**REQUIRED ACTION:** Output the whole listing below exactly, omitting the images.

**GIVEN RECORDS:**

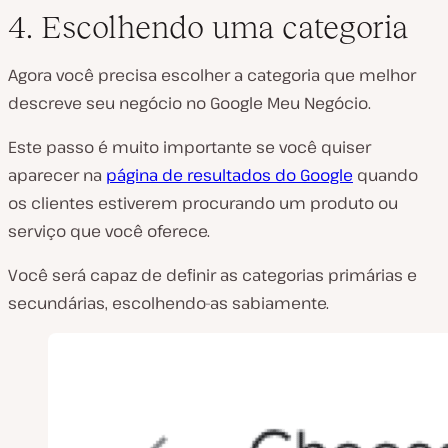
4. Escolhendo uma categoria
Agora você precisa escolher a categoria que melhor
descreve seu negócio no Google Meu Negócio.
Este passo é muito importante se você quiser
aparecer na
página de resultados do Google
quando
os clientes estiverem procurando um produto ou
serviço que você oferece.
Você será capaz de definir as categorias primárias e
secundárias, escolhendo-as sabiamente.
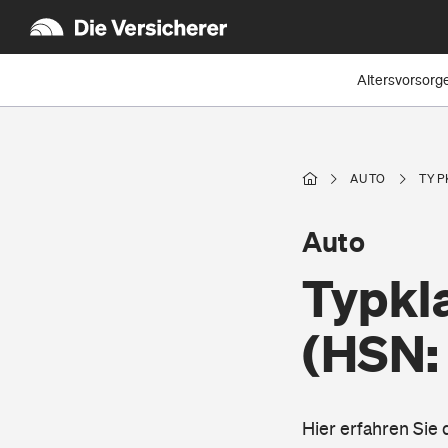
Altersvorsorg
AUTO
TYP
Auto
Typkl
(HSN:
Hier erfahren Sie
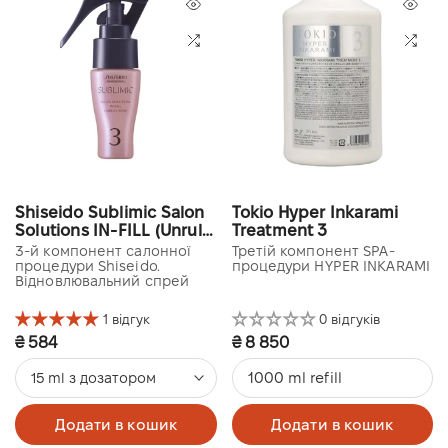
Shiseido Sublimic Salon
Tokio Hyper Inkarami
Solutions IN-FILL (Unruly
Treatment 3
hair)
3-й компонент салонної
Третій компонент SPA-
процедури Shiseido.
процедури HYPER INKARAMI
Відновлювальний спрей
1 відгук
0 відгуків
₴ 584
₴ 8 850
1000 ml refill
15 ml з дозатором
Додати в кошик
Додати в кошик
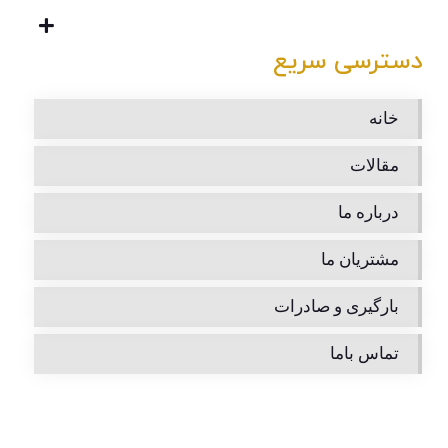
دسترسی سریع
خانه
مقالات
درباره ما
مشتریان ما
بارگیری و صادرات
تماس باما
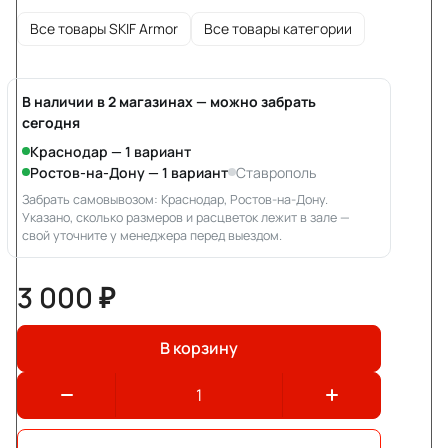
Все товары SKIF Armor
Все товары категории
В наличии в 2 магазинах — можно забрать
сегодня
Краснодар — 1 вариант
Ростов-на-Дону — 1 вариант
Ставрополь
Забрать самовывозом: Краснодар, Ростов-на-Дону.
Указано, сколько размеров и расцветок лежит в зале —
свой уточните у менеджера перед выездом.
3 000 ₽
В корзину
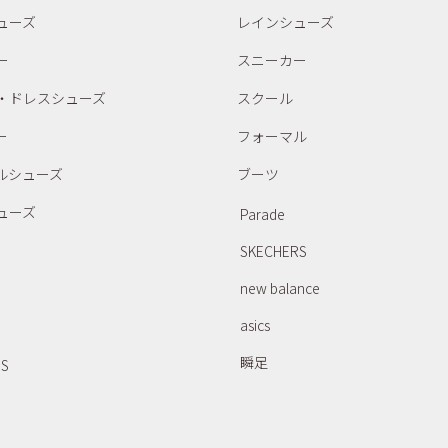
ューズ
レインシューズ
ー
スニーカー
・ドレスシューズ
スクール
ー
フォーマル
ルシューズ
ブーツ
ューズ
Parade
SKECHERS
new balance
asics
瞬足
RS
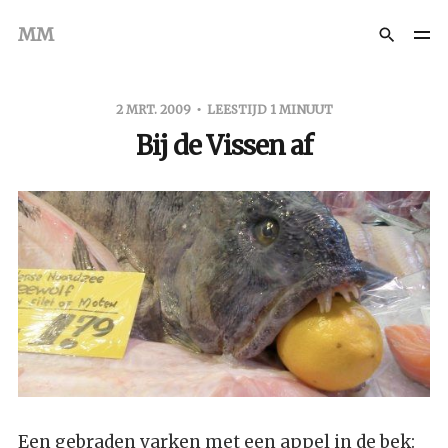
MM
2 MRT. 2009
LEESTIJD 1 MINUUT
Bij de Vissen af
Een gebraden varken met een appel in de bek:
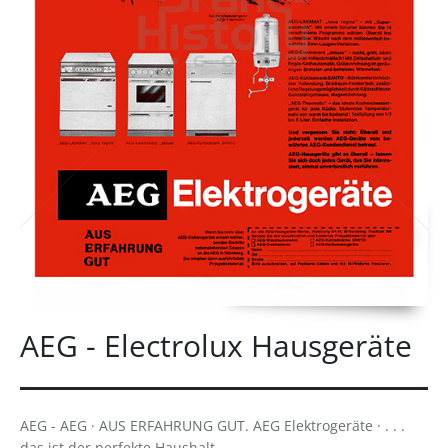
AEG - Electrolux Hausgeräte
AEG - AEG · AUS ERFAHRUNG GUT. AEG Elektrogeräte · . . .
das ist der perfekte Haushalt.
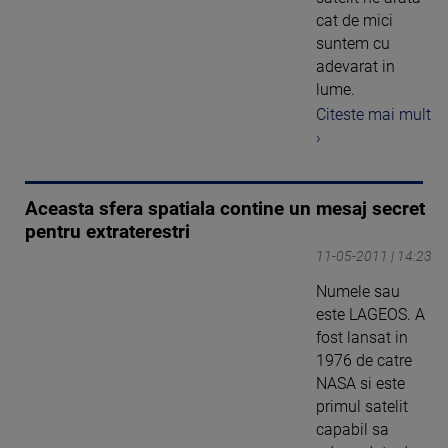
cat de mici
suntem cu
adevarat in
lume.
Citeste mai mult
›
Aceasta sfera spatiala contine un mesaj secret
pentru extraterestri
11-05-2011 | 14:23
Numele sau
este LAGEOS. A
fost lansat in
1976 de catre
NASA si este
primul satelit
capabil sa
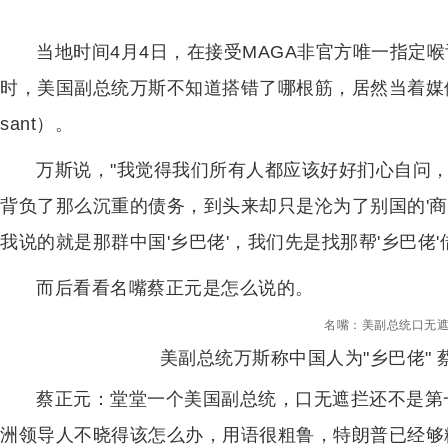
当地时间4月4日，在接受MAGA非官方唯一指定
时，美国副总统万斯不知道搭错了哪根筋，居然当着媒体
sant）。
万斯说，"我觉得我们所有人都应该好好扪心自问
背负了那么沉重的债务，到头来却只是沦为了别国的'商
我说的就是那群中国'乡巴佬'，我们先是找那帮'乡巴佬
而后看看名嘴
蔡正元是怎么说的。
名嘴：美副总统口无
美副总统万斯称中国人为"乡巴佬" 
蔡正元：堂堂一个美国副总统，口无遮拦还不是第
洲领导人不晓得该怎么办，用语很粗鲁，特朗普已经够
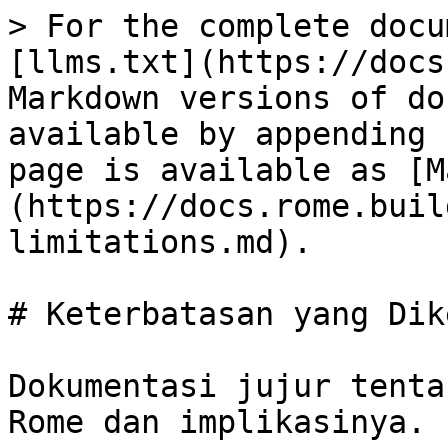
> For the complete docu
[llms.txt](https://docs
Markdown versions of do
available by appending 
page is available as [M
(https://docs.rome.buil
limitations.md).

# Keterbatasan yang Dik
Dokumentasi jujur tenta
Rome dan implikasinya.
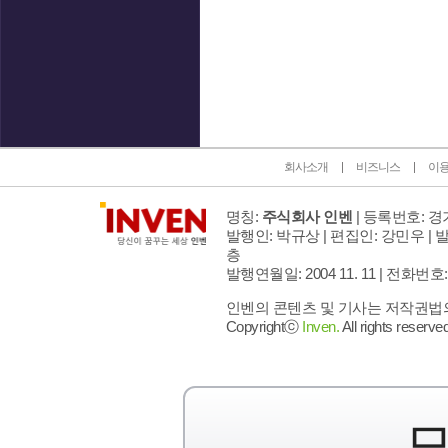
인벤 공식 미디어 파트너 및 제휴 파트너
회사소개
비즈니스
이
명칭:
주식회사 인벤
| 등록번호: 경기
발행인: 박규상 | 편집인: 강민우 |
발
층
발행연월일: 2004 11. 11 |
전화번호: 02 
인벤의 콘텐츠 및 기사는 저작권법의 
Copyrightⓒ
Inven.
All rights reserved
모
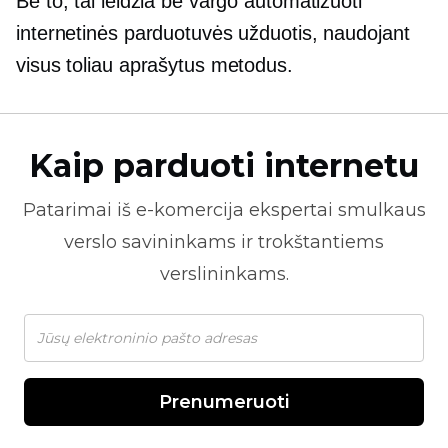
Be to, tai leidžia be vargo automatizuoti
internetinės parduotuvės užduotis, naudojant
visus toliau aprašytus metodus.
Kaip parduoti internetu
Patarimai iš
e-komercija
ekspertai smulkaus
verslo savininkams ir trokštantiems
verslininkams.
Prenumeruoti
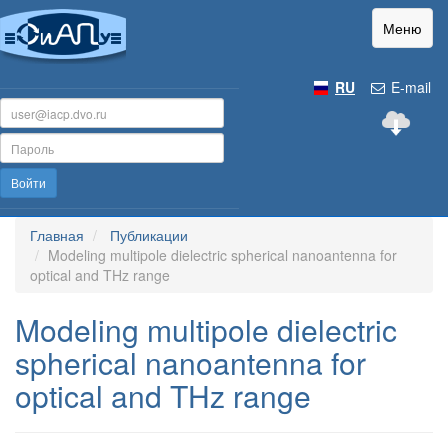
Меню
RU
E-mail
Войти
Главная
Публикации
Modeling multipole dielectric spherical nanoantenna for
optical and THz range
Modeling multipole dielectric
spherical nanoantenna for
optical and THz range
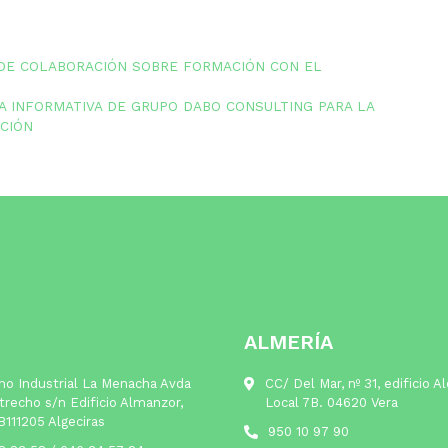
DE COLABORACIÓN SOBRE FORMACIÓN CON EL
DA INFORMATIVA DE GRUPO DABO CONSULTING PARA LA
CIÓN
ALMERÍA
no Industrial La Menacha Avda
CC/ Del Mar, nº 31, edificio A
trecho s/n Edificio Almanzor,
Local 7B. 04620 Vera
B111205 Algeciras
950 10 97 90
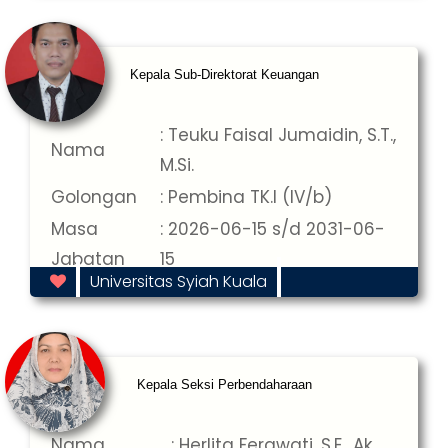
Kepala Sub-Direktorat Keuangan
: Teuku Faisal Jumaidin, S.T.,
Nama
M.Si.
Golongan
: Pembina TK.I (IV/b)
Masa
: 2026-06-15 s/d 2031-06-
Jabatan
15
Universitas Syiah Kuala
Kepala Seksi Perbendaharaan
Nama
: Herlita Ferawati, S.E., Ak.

**EXERCISE ANSWER:**
4. Escolhendo uma categoria
Agora você precisa escolher a categoria que melhor
descreve seu negócio no Google Meu Negócio.
Este passo é muito importante se você quiser
aparecer na
página de resultados do Google
quando
os clientes estiverem procurando um produto ou
serviço que você oferece.
Você será capaz de definir as categorias primárias e
secundárias, escolhendo-as sabiamente.
Altersvorsorg
AUTO
TYP
Auto
Typkl
(HSN:
Hier erfahren Sie
Shiseido Sublimic Salon
Tokio Hyper Inkarami
Solutions IN-FILL (Unruly
Treatment 3
hair)
3-й компонент салонної
Третій компонент SPA-
процедури Shiseido.
процедури HYPER INKARAMI
Відновлювальний спрей
1 відгук
0 відгуків
₴ 584
₴ 8 850
1000 ml refill
15 ml з дозатором
Додати в кошик
Додати в кошик
دسترسی سریع
خانه
مقالات
درباره ما
مشتریان ما
بارگیری و صادرات
تماس باما
Все товары SKIF Armor
Все товары категории
В наличии в 2 магазинах — можно забрать
сегодня
Краснодар — 1 вариант
Ростов-на-Дону — 1 вариант
Ставрополь
Забрать самовывозом: Краснодар, Ростов-на-Дону.
Указано, сколько размеров и расцветок лежит в зале —
свой уточните у менеджера перед выездом.
3 000 ₽
В корзину
ューズ
レインシューズ
ー
スニーカー
・ドレスシューズ
スクール
ー
フォーマル
ルシューズ
ブーツ
ューズ
Parade
SKECHERS
new balance
asics
瞬足
RS
MM
2 MRT. 2009
LEESTIJD 1 MINUUT
Bij de Vissen af
Een gebraden varken met een appel in de bek:
AEG - Electrolux Hausgeräte
AEG - AEG · AUS ERFAHRUNG GUT. AEG Elektrogeräte · . . .
das ist der perfekte Haushalt.
cat de mici
suntem cu
adevarat in
lume.
Citeste mai mult
›
Aceasta sfera spatiala contine un mesaj secret
pentru extraterestri
11-05-2011 | 14:23
Numele sau
este LAGEOS. A
fost lansat in
1976 de catre
NASA si este
primul satelit
capabil sa
当地时间4月4日，在接受MAGA非官方唯一指定
时，美国副总统万斯不知道搭错了哪根筋，居然当着媒体
sant）。
万斯说，"我觉得我们所有人都应该好好扪心自问
背负了那么沉重的债务，到头来却只是沦为了别国的'商
我说的就是那群中国'乡巴佬'，我们先是找那帮'乡巴佬
而后看看名嘴
蔡正元是怎么说的。
名嘴：美副总统口无
美副总统万斯称中国人为"乡巴佬" 
蔡正元：堂堂一个美国副总统，口无遮拦还不是第
洲领导人不晓得该怎么办，用语很粗鲁，特朗普已经够
> For the complete docu
[llms.txt](https://docs
Markdown versions of do
available by appending 
page is available as [M
(https://docs.rome.buil
limitations.md).

# Keterbatasan yang Dik
Dokumentasi jujur tenta
Rome dan implikasinya.
인벤 공식 미디어 파트너 및 제휴 파트너
회사소개
비즈니스
이
명칭:
주식회사 인벤
| 등록번호: 경기
발행인: 박규상 | 편집인: 강민우 |
발
층
발행연월일: 2004 11. 11 |
전화번호: 02 
인벤의 콘텐츠 및 기사는 저작권법의 
Copyrightⓒ
Inven.
All rights reserved
모
Be to, tai leidžia be vargo automatizuoti
internetinės parduotuvės užduotis, naudojant
visus toliau aprašytus metodus.
Kaip parduoti internetu
Patarimai iš
e-komercija
ekspertai smulkaus
verslo savininkams ir trokštantiems
verslininkams.
Prenumeruoti
Меню
RU
E-mail
Войти
Главная
Публикации
Modeling multipole dielectric spherical nanoantenna for
optical and THz range
Modeling multipole dielectric
spherical nanoantenna for
optical and THz range
DE COLABORACIÓN SOBRE FORMACIÓN CON EL
DA INFORMATIVA DE GRUPO DABO CONSULTING PARA LA
CIÓN
ALMERÍA
no Industrial La Menacha Avda
CC/ Del Mar, nº 31, edificio A
trecho s/n Edificio Almanzor,
Local 7B. 04620 Vera
B111205 Algeciras
950 10 97 90
Kepala Sub-Direktorat Keuangan
: Teuku Faisal Jumaidin, S.T.,
Nama
M.Si.
Golongan
: Pembina TK.I (IV/b)
Masa
: 2026-06-15 s/d 2031-06-
Jabatan
15
Universitas Syiah Kuala
Kepala Seksi Perbendaharaan
Nama
: Herlita Ferawati, S.E., Ak.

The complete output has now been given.